Conversazioni registrate e licenziamento illegittimo

Con sentenza n. 11322 del 10 maggio 2018, la Corte di Cassazione, modificando la decisione della Corte di Appello, ha affermato la illegittimità di un licenziamento adottato dal datore di lavoro che aveva contestato al dipendente la registrazione di colloqui con colleghi all’insaputa degli stessi.

In primo grado il licenziamento era stato riconosciuto legittimo in quanto il lavoratore era stato ritenuto responsabile di una grave violazione della privacy, in sede di Appello il licenziamento, inteso come provvedimento disciplinare, era stato ritenuto sproporzionato ma il dipendente non era stato reintegrato, ottenendo una indennità risarcitoria pari a 15 mensilità dell’ultima retribuzione globale di fatto sulla base della previsione contenuta al comma 5 dell’art. 18.

La Suprema Corte ha ritenuto illegittimo il licenziamento in quanto le registrazioni effettuate andavano correlate ad un clima conflittuale presente in azienda e, in special modo, verso i superiori. A tali registrazioni è stato riconosciuto un valore finalizzato alla precostituzione di prove da far valere, a tutela dei propri diritti, in un eventuale procedimento ulteriore, venendo, così, meno il rilievo di natura disciplinare.
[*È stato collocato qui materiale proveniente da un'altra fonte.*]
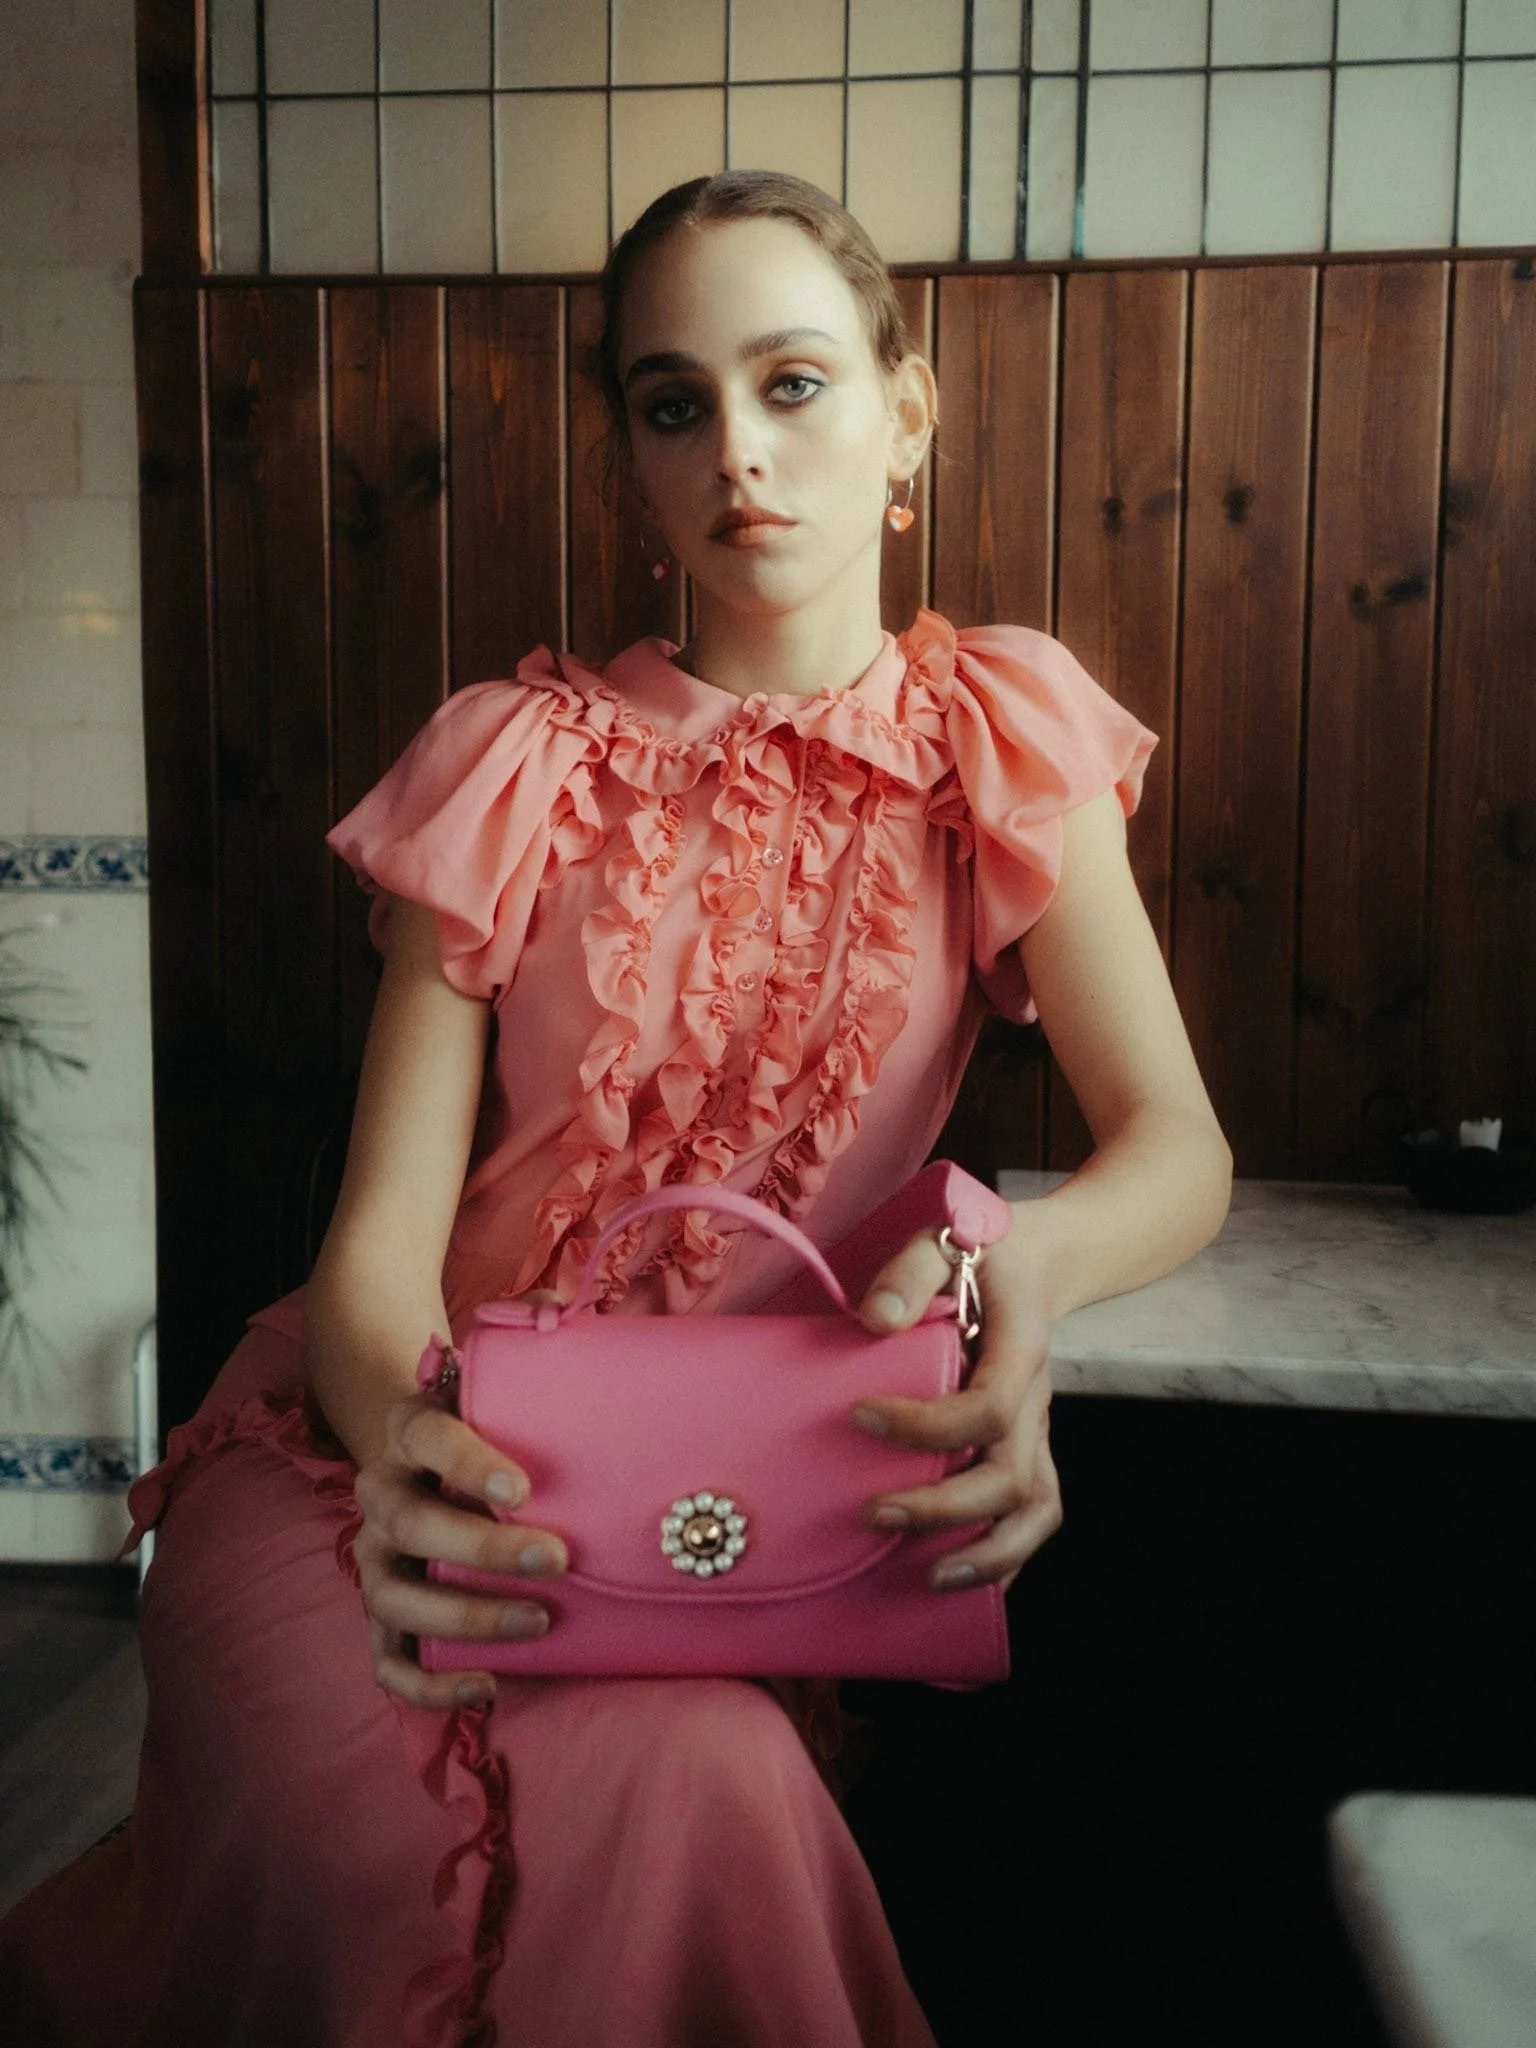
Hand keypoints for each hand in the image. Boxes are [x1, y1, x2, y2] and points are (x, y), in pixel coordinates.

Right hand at [351, 1294, 568, 1709]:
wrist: (424, 1447)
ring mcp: (376, 1559)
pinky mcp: (384, 1615)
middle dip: (484, 1549)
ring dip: (465, 1616)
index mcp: (410, 1430)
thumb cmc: (486, 1416)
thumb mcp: (499, 1375)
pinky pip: (388, 1662)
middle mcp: (381, 1494)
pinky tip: (488, 1684)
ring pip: (395, 1598)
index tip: (525, 1487)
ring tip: (538, 1621)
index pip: (429, 1440)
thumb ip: (526, 1341)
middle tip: (557, 1556)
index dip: (470, 1463)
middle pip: (414, 1526)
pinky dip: (429, 1684)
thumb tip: (560, 1313)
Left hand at [850, 1226, 1061, 1593]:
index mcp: (1020, 1350)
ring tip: (930, 1577)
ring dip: (990, 1554)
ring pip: (1037, 1510)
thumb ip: (910, 1272)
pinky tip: (959, 1580)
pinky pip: (1033, 1515)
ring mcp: (1037, 1432)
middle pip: (1013, 1478)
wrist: (1042, 1261)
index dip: (927, 1427)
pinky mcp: (1028, 1449)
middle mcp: (1036, 1402)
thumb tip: (875, 1320)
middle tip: (872, 1514)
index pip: (987, 1408)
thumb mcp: (945, 1238)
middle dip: (946, 1509)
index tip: (859, 1416)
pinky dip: (1006, 1557)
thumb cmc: (983, 1251)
Critiche all’azienda su Facebook e licenziamento

Con sentenza n. 10280/2018, la Corte di Cassazione ha riconosciuto la piena legittimità di un licenziamento adottato dal datore di lavoro nei confronti di una dipendente che su Facebook aveva usato frasi fortemente scurrili e lesive del buon nome dell’azienda.

La Suprema Corte ha argomentato la sua posizione sottolineando che l’utilizzo del social network, pur se l’accesso alla bacheca risultava limitato, è uno strumento con una potenzialità illimitata e tale da diffondere quelle espressioni che hanno leso irreparabilmente il vincolo fiduciario che deve sussistere alla base del rapporto di lavoro.

La Corte non ha tenuto conto della difesa della lavoratrice che riteneva il provvedimento fortemente sproporzionato alla mancanza, che l’uso della bacheca voleva restringere la diffusione ai soli interlocutori ammessi al profilo e che le espressioni veicolate sul social network sono di uso corrente nel linguaggio dei social.

Risarcimento del danno per mobbing non continuativo

Con sentenza n. 7844 del 29 marzo 2018, la Corte di Cassazione ha affermato che il datore di lavoro “è tenuto ad evitare situazioni “stressogene” che diano origine ad una situazione che possa, presuntivamente, ricondurre a una forma di danno alla salute anche in caso di mancata prova di un preciso intento persecutorio. Lo stress forzato può arrivare dalla costrizione della vittima a lavorare in un ambiente ostile, per incuria e disinteresse del suo benessere lavorativo“.

Nel caso di specie un dipendente da una azienda del credito aveva subìto azioni pur limitate nel tempo ed anche distanziate tra di loro e non riconducibili al mobbing, ma tali da un mutamento, in negativo,  della propria imposizione lavorativa e tale da pregiudicare il diritto alla salute.

Fine dell’appalto e licenziamento del lavoratore

Con sentenza n. 8973 dell’11 aprile 2018, la Corte di Cassazione ha affermato la legittimità di un licenziamento, comminato da una azienda di pulizie, a seguito della scadenza dell’appalto ove il lavoratore risultava impiegato.

I giudici della Suprema Corte hanno evidenziato come la motivazione, addotta dall’azienda, fosse giustificata dalla cessazione dell’appalto di servizi di pulizia che aveva comportato una effettiva e non pretestuosa contrazione dell’attività produttiva e la correlativa esigenza di riduzione del personale.

Licenziamento per altra attività svolta durante la malattia

Con sentenza n. 6047 del 13 marzo 2018, la Corte di Cassazione, rinviando alla Corte di Appello di Genova, in diversa composizione, una causa concernente il licenziamento di un lavoratore che in stato di malattia aveva prestato la propria attività in un concerto, largamente pubblicizzato, durante una festa patronale, ha osservato che: lo svolgimento di altra attività è, in linea di principio, idonea a giustificare il recesso per violazione dei principi di correttezza e buona fede e degli obblighi contrattuali di diligenza e fedeltà ove tale attività, remunerata o meno, sia per sé sufficiente a far presumere l’inesistenza della malattia. L’espletamento della attività extra lavorativa costituisce un illecito disciplinare non solo se pregiudica la ripresa dell’attività ma anche quando la ripresa è solo messa in pericolo dalla condotta imprudente con una valutazione che deve essere svolta ex ante.